A 6.5-magnitude earthquake killed at least two people in the central Philippines yesterday, with more than five people still trapped inside a collapsed commercial building, officials said.
An 18-year-old woman died after being hit by falling debris in Ormoc City on Leyte island, near the epicentre of the quake, police said.
Elsewhere, rescuers pulled out eight survivors and one body from a collapsed three-storey structure in the town of Kananga, also on Leyte island, Kananga vice mayor Elmer Codilla said. “Eight people have been rescued. All are in the hospital,” he said, declining to say if their injuries were serious.
Among those rescued were two people who previously sent SMS messages under the rubble, calling for help, he said.
“There are six or seven still inside. Definitely more than five but less than ten,” he added.
Among those still trapped are two children who have been reached by rescuers but who still cannot be extricated from the rubble, the vice-mayor said.
“We have given them water,” he added.
Dominico Petilla, the governor of Leyte province, said rescue personnel, ambulances and heavy equipment have been sent to the mountainous town of about 50,000 people.
“They’re still trying to pull out the injured,” Petilla told local television.
The 10-year-old building housed a small hotel upstairs and shops on the ground floor, officials said.
The quake hit at a depth of around 6kms, the US Geological Survey said.
There was no warning of a tsunami, the Pacific Tsunami Warning Center said.
Large parts of Leyte were devastated by super typhoon Haiyan in November 2013. Huge tsunami-like waves smashed the city of Tacloban and nearby areas, leaving 7,350 people dead or missing.
Tacloban and Ormoc, the island’s other main city, largely escaped damage this time, residents contacted by telephone said.

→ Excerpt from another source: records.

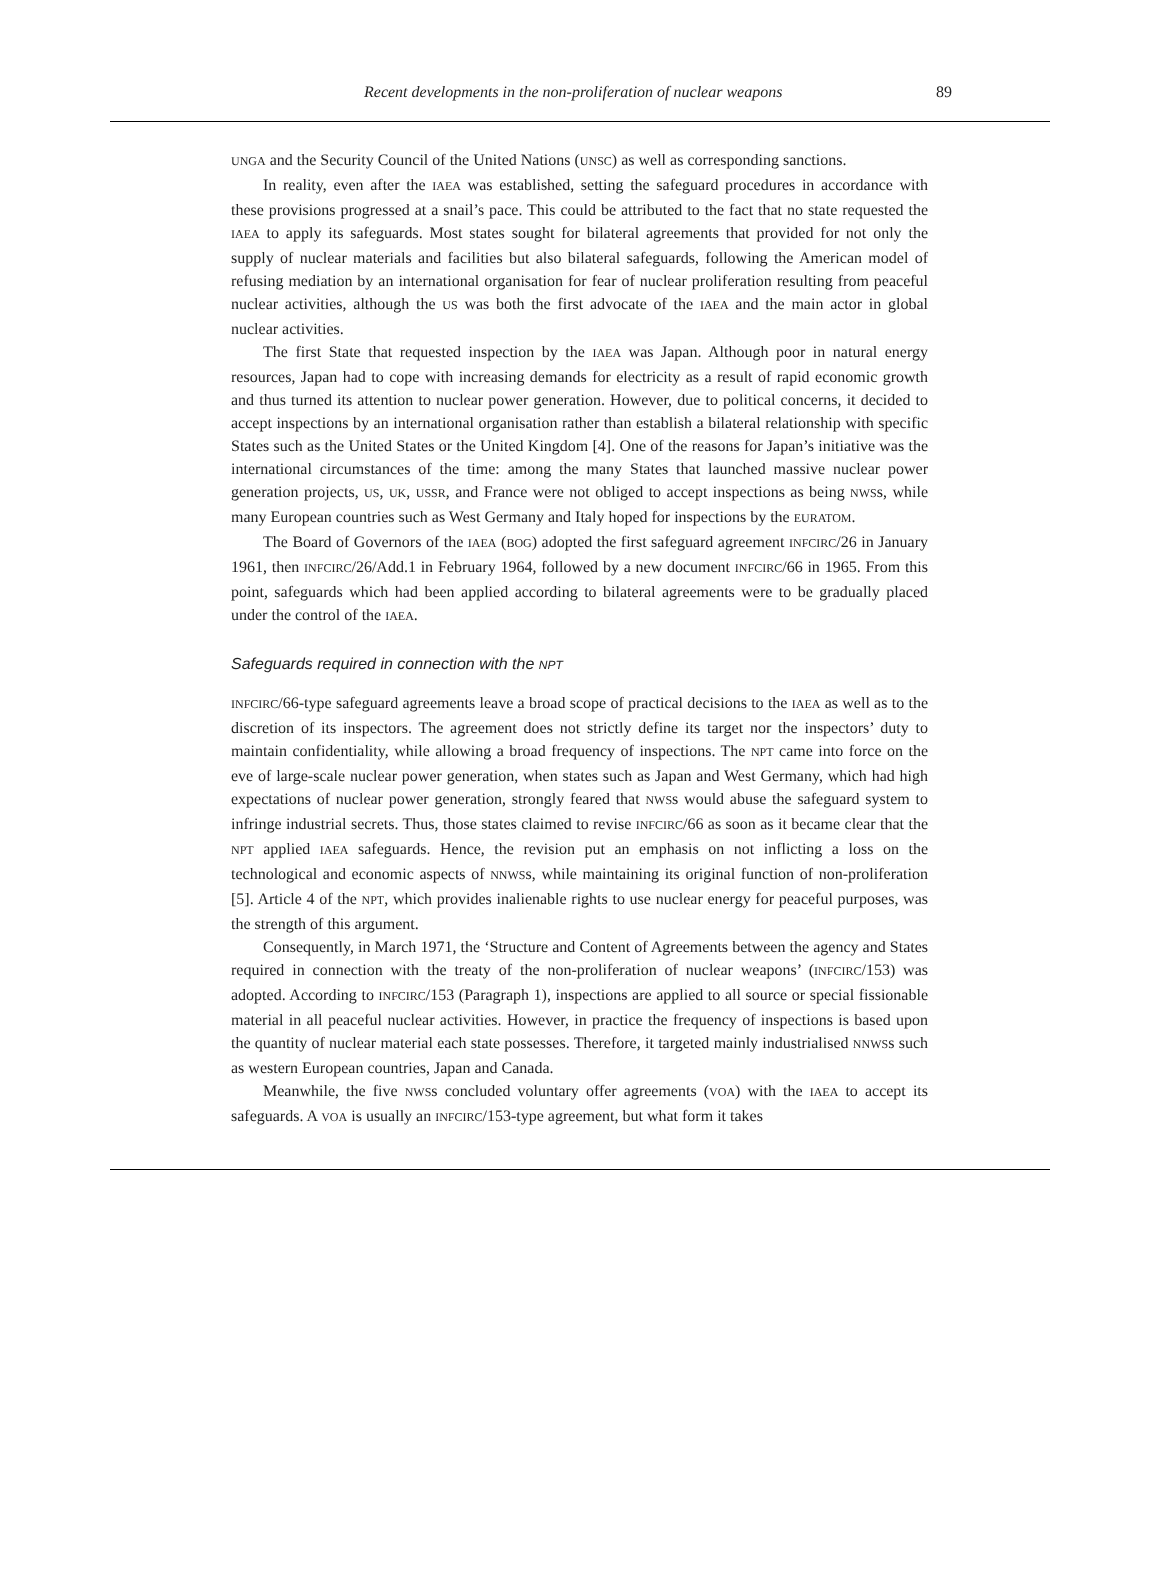Recent developments in the non-proliferation of nuclear weapons 89
UNGA and the Security Council of the United Nations (UNSC) as well as corresponding sanctions.
In reality, even after the IAEA was established, setting the safeguard procedures in accordance with these provisions progressed at a snail’s pace. This could be attributed to the fact that no state requested the IAEA to apply its safeguards. Most states sought for bilateral agreements that provided for not only the supply of nuclear materials and facilities but also bilateral safeguards, following the American model of refusing mediation by an international organisation for fear of nuclear proliferation resulting from peaceful nuclear activities, although the US was both the first advocate of the IAEA and the main actor in global nuclear activities.
The first State that requested inspection by the IAEA was Japan. Although poor in natural energy resources, Japan had to cope with increasing demands for electricity as a result of rapid economic growth and thus turned its attention to nuclear power generation. However, due to political concerns, it decided to accept inspections by an international organisation rather than establish a bilateral relationship with specific States such as the United States or the United Kingdom [4]. One of the reasons for Japan’s initiative was the international circumstances of the time: among the many States that launched massive nuclear power generation projects, US, UK, USSR, and France were not obliged to accept inspections as being NWSs, while many European countries such as West Germany and Italy hoped for inspections by the EURATOM.
The Board of Governors of the IAEA (BOG) adopted the first safeguard agreement INFCIRC/26 in January 1961, then INFCIRC/26/Add.1 in February 1964, followed by a new document INFCIRC/66 in 1965. From this point, safeguards which had been applied according to bilateral agreements were to be gradually placed under the control of the IAEA.
Safeguards required in connection with the NPT
INFCIRC/66-type safeguard agreements leave a broad scope of practical decisions to the IAEA as well as to the discretion of its inspectors. The agreement does not strictly define its target nor the inspectors’ duty to maintain confidentiality, while allowing a broad frequency of inspections. The NPT came into force on the eve of large-scale nuclear power generation, when states such as Japan and West Germany, which had high expectations of nuclear power generation, strongly feared that NWSs would abuse the safeguard system to infringe industrial secrets. Thus, those states claimed to revise INFCIRC/66 as soon as it became clear that the NPT applied IAEA safeguards. Hence, the revision put an emphasis on not inflicting a loss on the technological and economic aspects of NNWSs, while maintaining its original function of non-proliferation [5]. Article 4 of the NPT, which provides inalienable rights to use nuclear energy for peaceful purposes, was the strength of this argument.
Consequently, in March 1971, the ‘Structure and Content of Agreements between the agency and States required in connection with the treaty of the non-proliferation of nuclear weapons’ (INFCIRC/153) was adopted. According to INFCIRC/153 (Paragraph 1), inspections are applied to all source or special fissionable material in all peaceful nuclear activities. However, in practice the frequency of inspections is based upon the quantity of nuclear material each state possesses. Therefore, it targeted mainly industrialised NNWSs such as western European countries, Japan and Canada.
Meanwhile, the five NWSs concluded voluntary offer agreements (VOA) with the IAEA to accept its safeguards. A VOA is usually an INFCIRC/153-type agreement, but what form it takes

However, the entire island of Leyte as well as neighbouring islands were still without power after the quake caused geothermal plants on the island to shut down, an energy department statement said.
While the plants were soon back online, inspectors were still searching for damage to power lines, the department said, adding that it could take “one or two weeks” to fully restore power.
Roy Ribo, an official with a farmers’ organisation who was visiting Kananga, said he watched schoolchildren panic as their teachers herded them out of their classrooms for safety after the quake.
“Many children were hysterical. They were frantic, crying,” he added.
Father Romy Salazar, the Catholic parish priest of the Leyte town of Jaro at the quake’s epicentre, said residents rushed out of their homes as the town shook.
“I was inside the church. I was forced to hold on to the main door,” Salazar said, but added he had not seen any major damage in the town.
In February, a 6.5-magnitude quake killed eight people and left more than 250 injured outside the southern city of Surigao.
The following month a 5.9-magnitude tremor killed one person there in March.
Before the Surigao quakes, the last fatal earthquake to hit the country was a 7.1-magnitude tremor that left more than 220 people dead and destroyed historic churches when it struck the central islands in October 2013.
The Philippines lies on the so-called Ring of Fire, a vast Pacific Ocean region where many quakes and volcanic eruptions occur.